Lightweight Operating Systems for Scalable Native and Virtualized Supercomputing

Colloq: Speaker: 
Kevin Pedretti
Colloq: Speaker Institution: 
Sandia National Laboratories
Colloq: Date and Time: 
Mon, 2009-04-20 10:00
Colloq: Location: 
ORNL, Bldg. 5100, Room 125
Colloq: Host: 
Jeffrey Vetter
Colloq: Host Email:
Colloq: Abstract: 
Capability supercomputers are massively complex, both in software and hardware. General-purpose operating systems have grown so complicated that they significantly impede the innovation that will be necessary to take full advantage of future multi-core architectures, which are likely to incorporate heterogeneous and hierarchical computing elements. This talk focuses on the compute node operating system and the work Sandia is doing to keep it simple, efficient, and functional. The case will be made that general-purpose operating systems, even slimmed down ones, add unnecessary complexity to the system and are detrimental to performance.We are developing a new light weight kernel operating system, named Kitten, that addresses many of the short-comings of previous light weight kernels while retaining their superior scalability characteristics. Kitten is heavily based on Linux but rewinds it to a much earlier design point. Unnecessary complexities such as demand paging have been replaced by simpler mechanisms. Kitten provides partial Linux API and ABI compatibility so that standard toolchains and Linux ELF executables can be used without change in most cases. Additionally, Kitten utilizes the Palacios virtual machine monitor developed at Northwestern University and the University of New Mexico to support on-demand loading of unmodified guest operating systems. Performance results for both native and virtualized Catamount and Compute Node Linux on a Cray XT4 development system (48 quad-core compute nodes) will be presented.
Colloq: Speaker Bio: 
Kevin Pedretti is a Senior Member of Technical Staff at Sandia National Laboratories in Albuquerque, New Mexico. He joined Sandia in 2001 as a member of the system software team for the Cplant project, which used COTS hardware and an in-house developed system software stack to field the largest-scale production Linux clusters of the time.

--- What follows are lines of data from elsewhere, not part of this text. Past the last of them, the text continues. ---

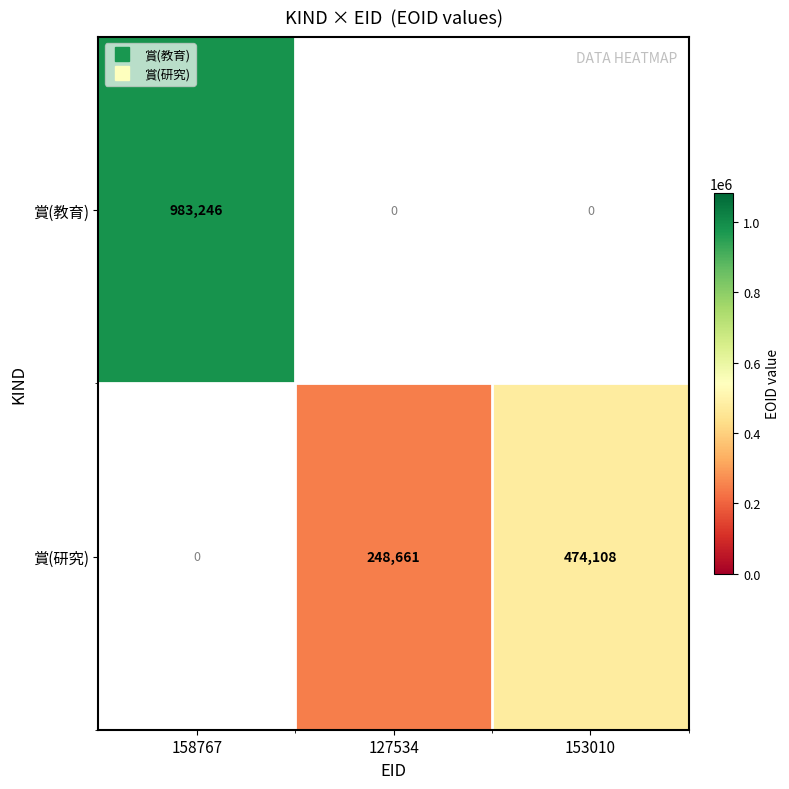

At how many categories does at least one series exceed 350049?

2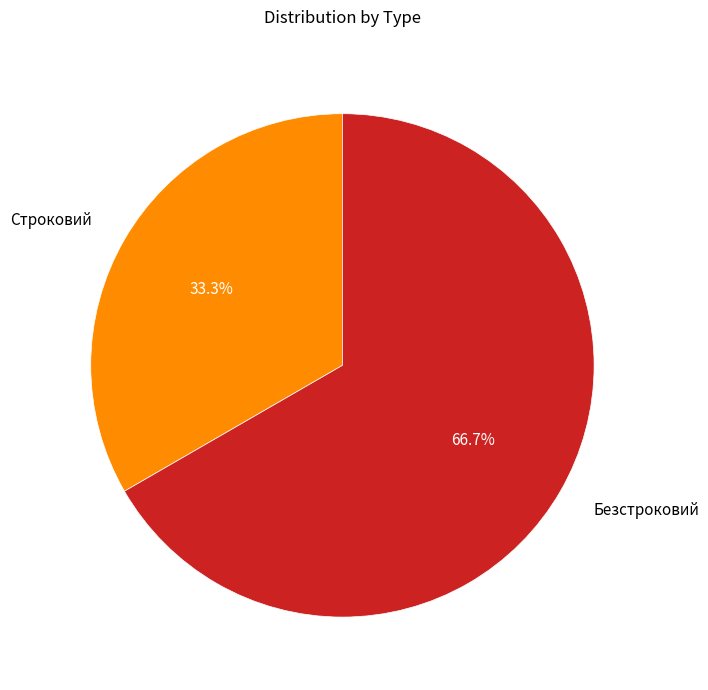

How much of the chart is everything except Безстроковий?

33.3%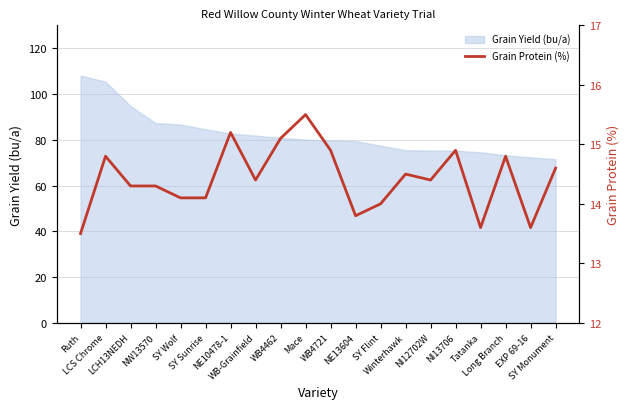

At which category does the data reach its first local peak?

LCS Chrome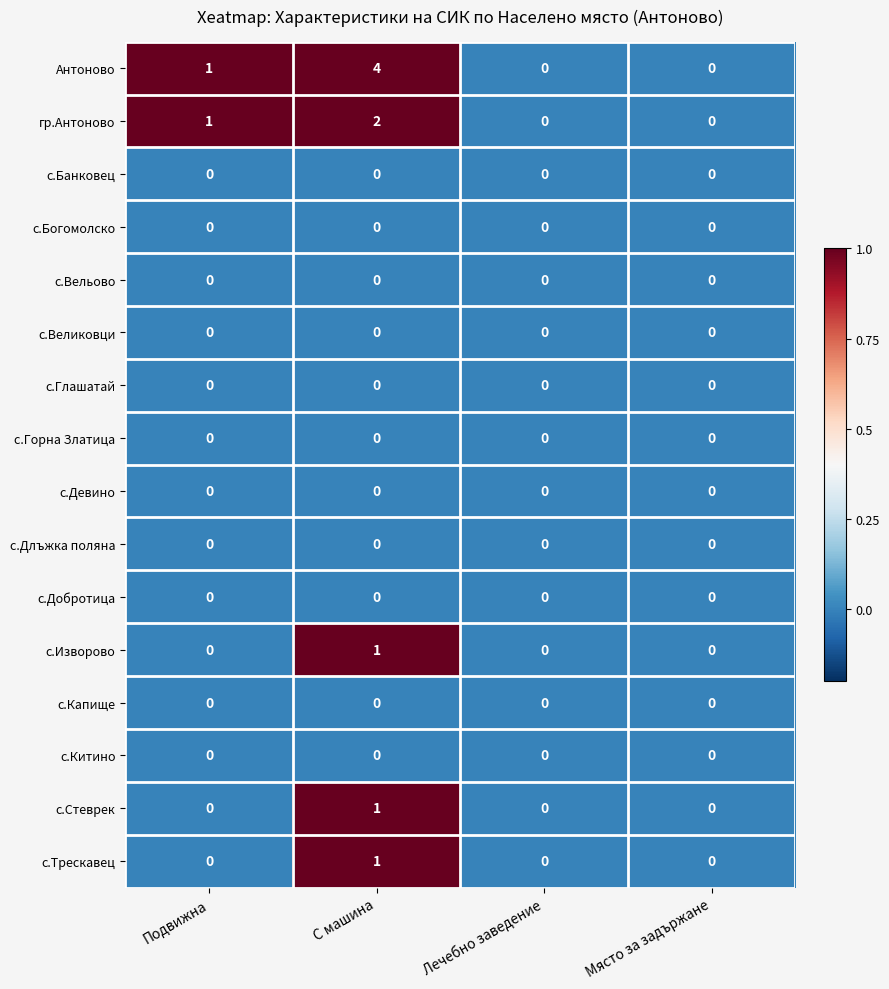

Which series has the widest spread of values?

Антоново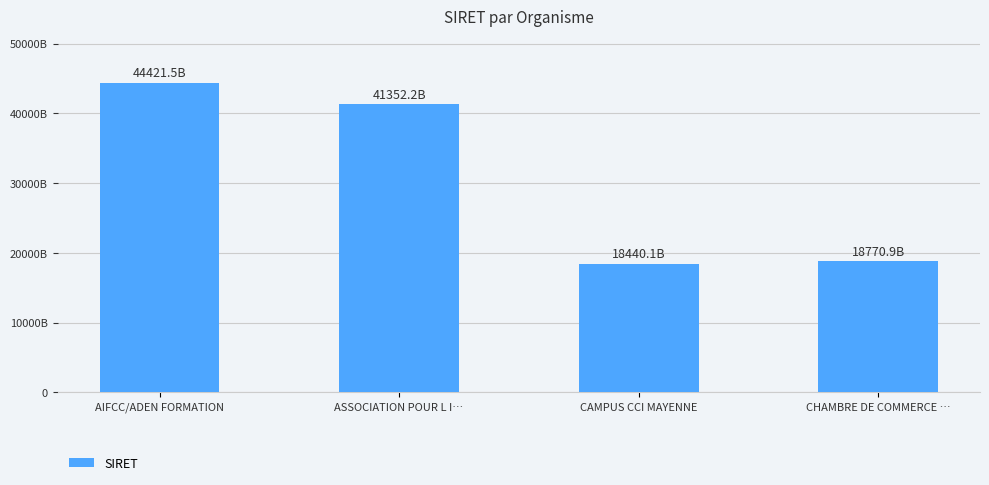

What is the sum of the values at ASSOCIATION POUR L I… and CAMPUS CCI MAYENNE?

59792281600367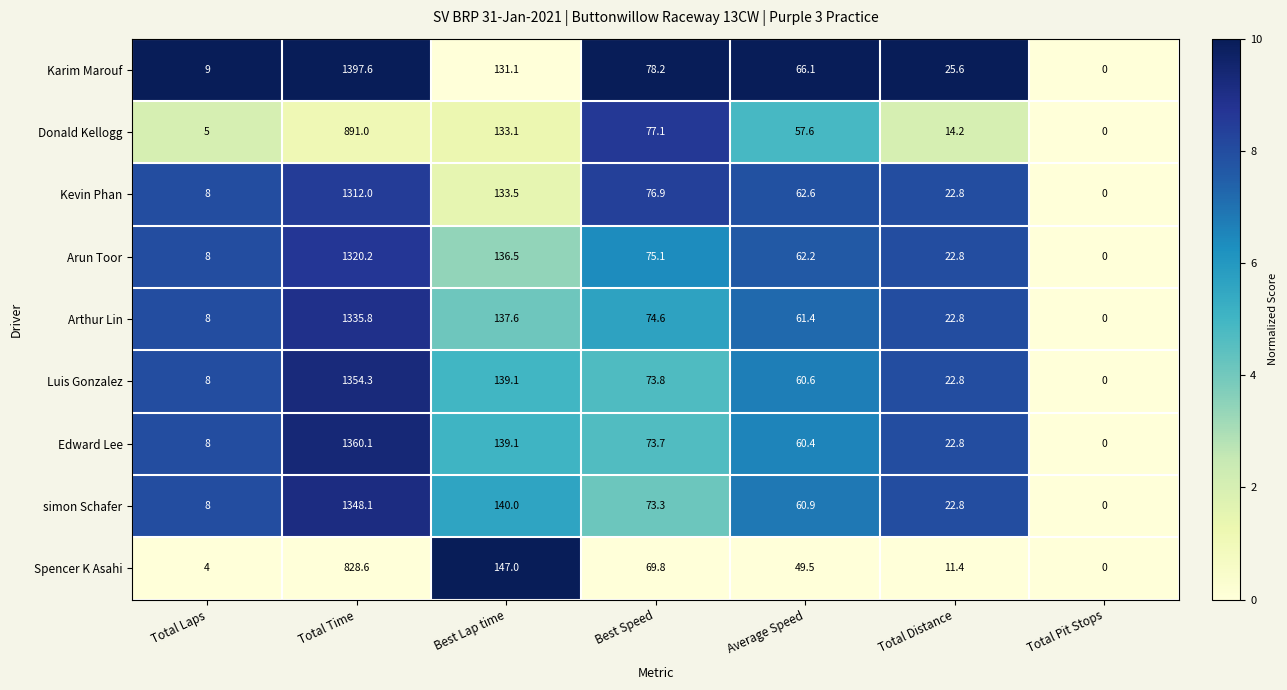

How many data points does each series have?

7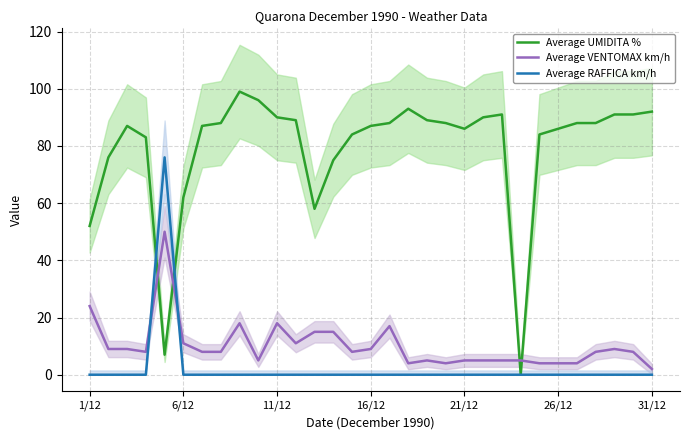

At which label is Average VENTOMAX km/h closest to 26?

1/12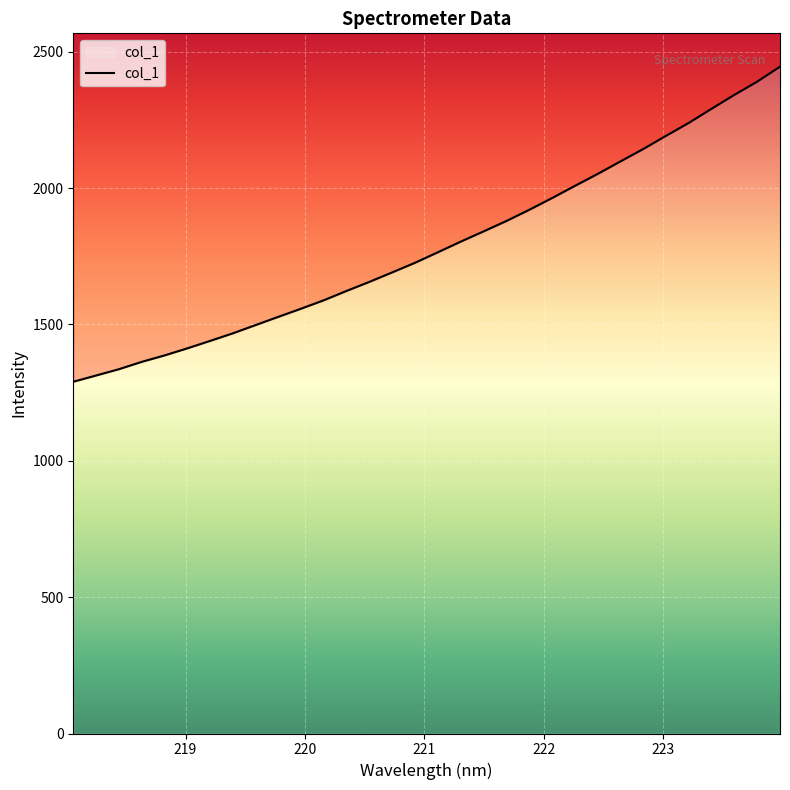

What position from the left is 221.4993?

19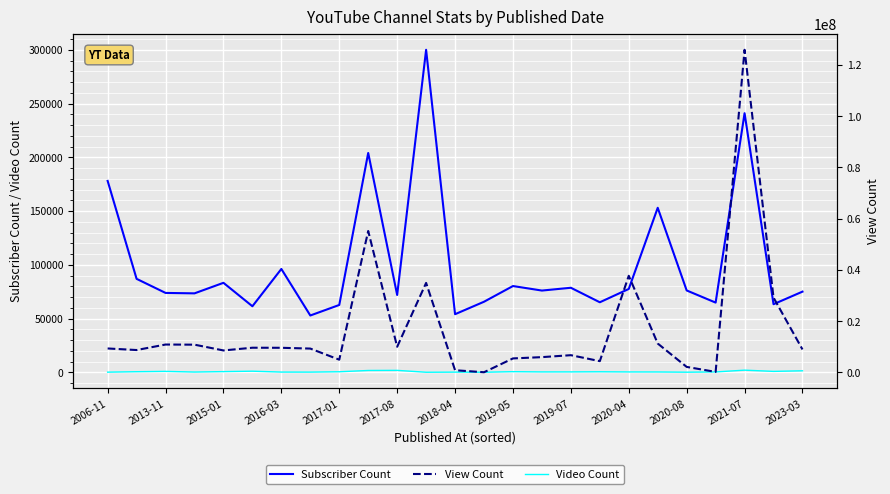

What is the label of the 2nd point from the right?

23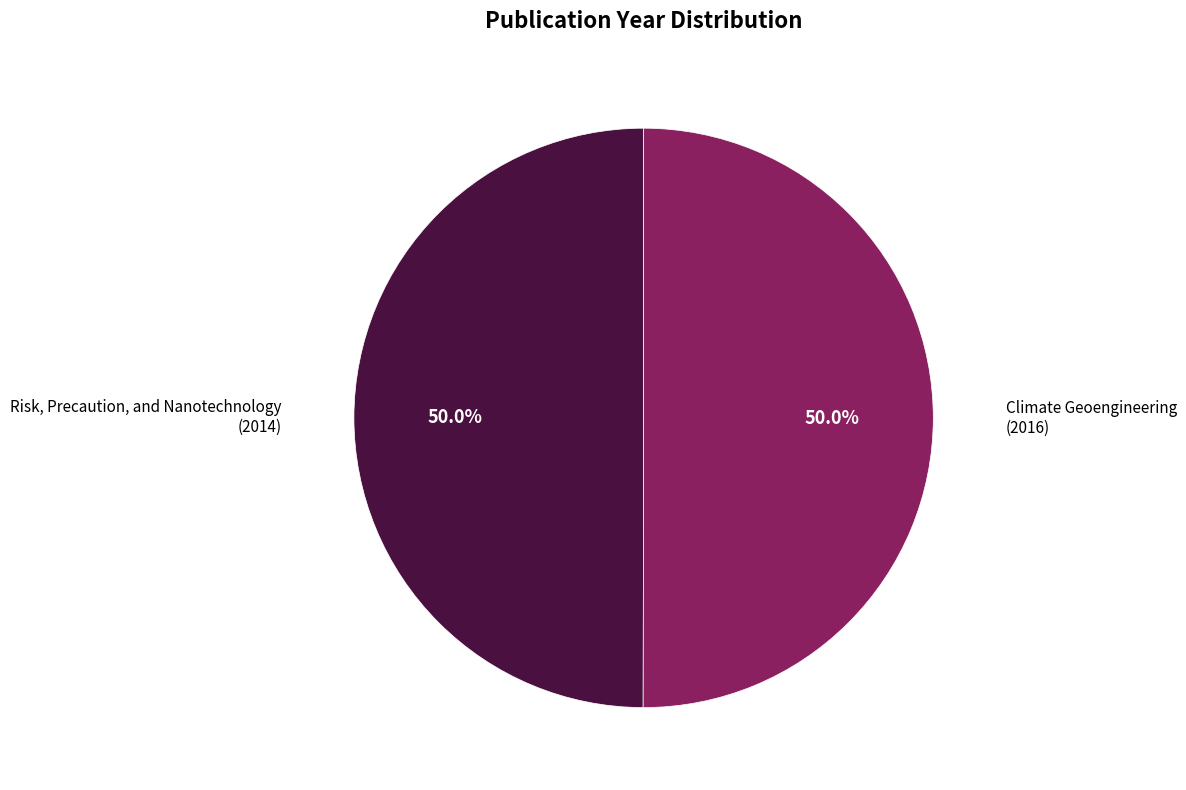

Count the number of slices in the pie.

2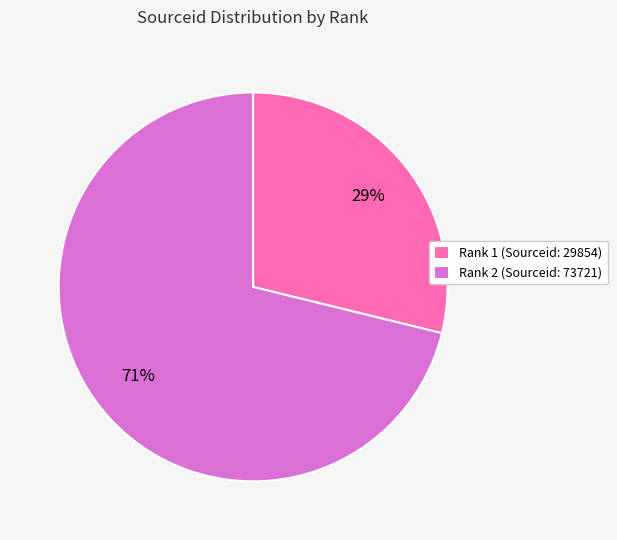

What percentage is the Rank 1 (Sourceid: 29854) slice, to the nearest percent?

29%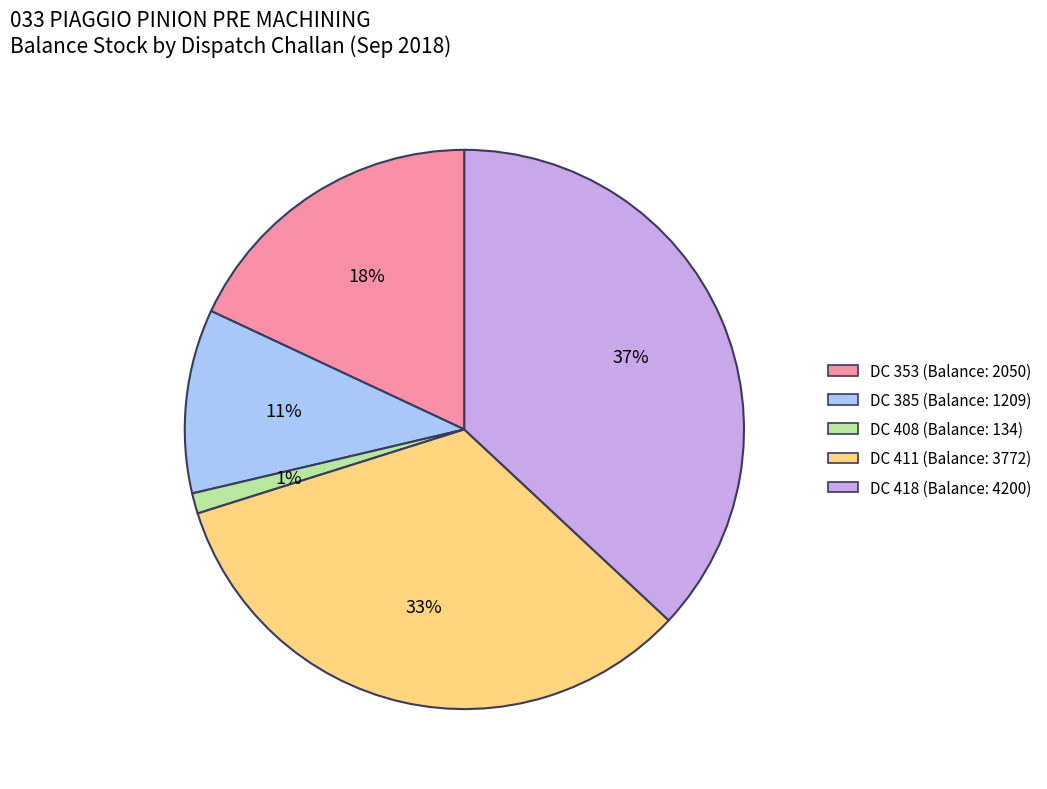

Does any single category account for the majority?

No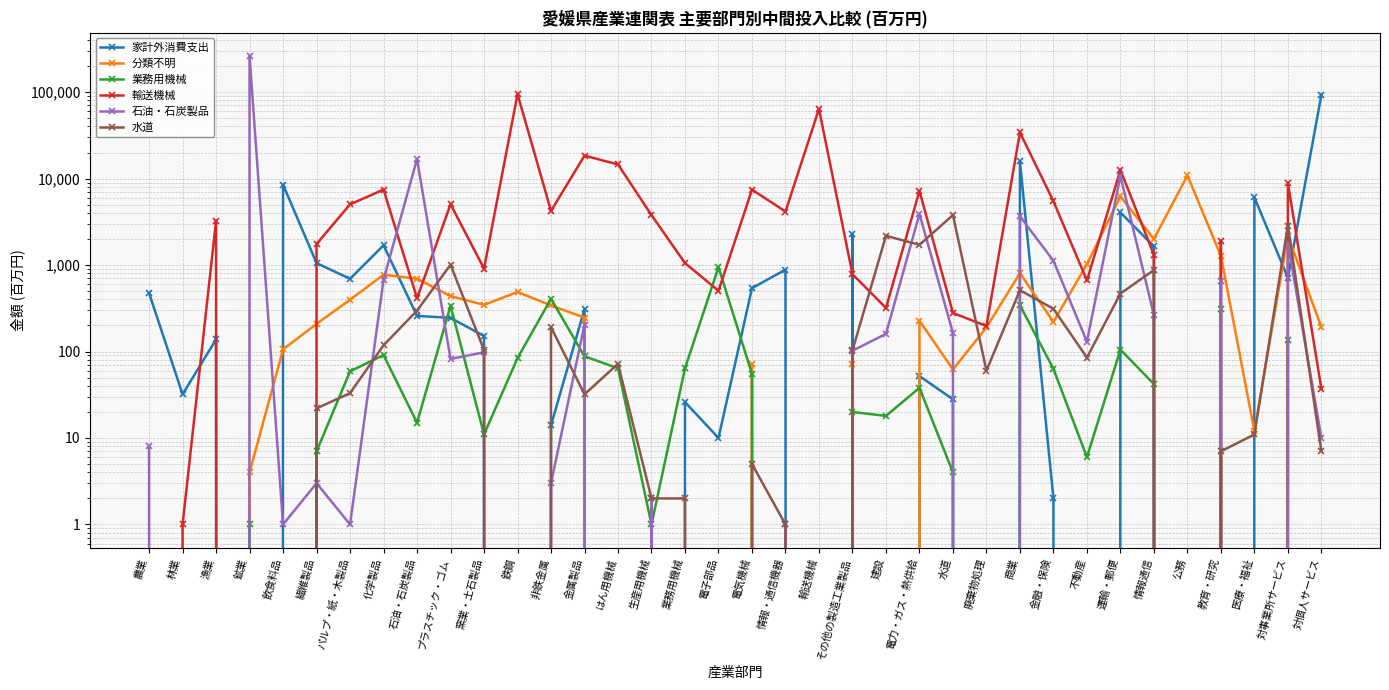

How many data points in 輸送機械 are above 1915?

17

He subsequently became a member of the joint Sandia and Cray software team for Red Storm, working on the compute node allocator, Catamount lightweight kernel, Portals networking stack, and SeaStar firmware. Currently he is leading a Laboratory Directed Research and Development (LDRD) project investigating system software techniques to best leverage multi-core processors and hardware virtualization on future capability platforms.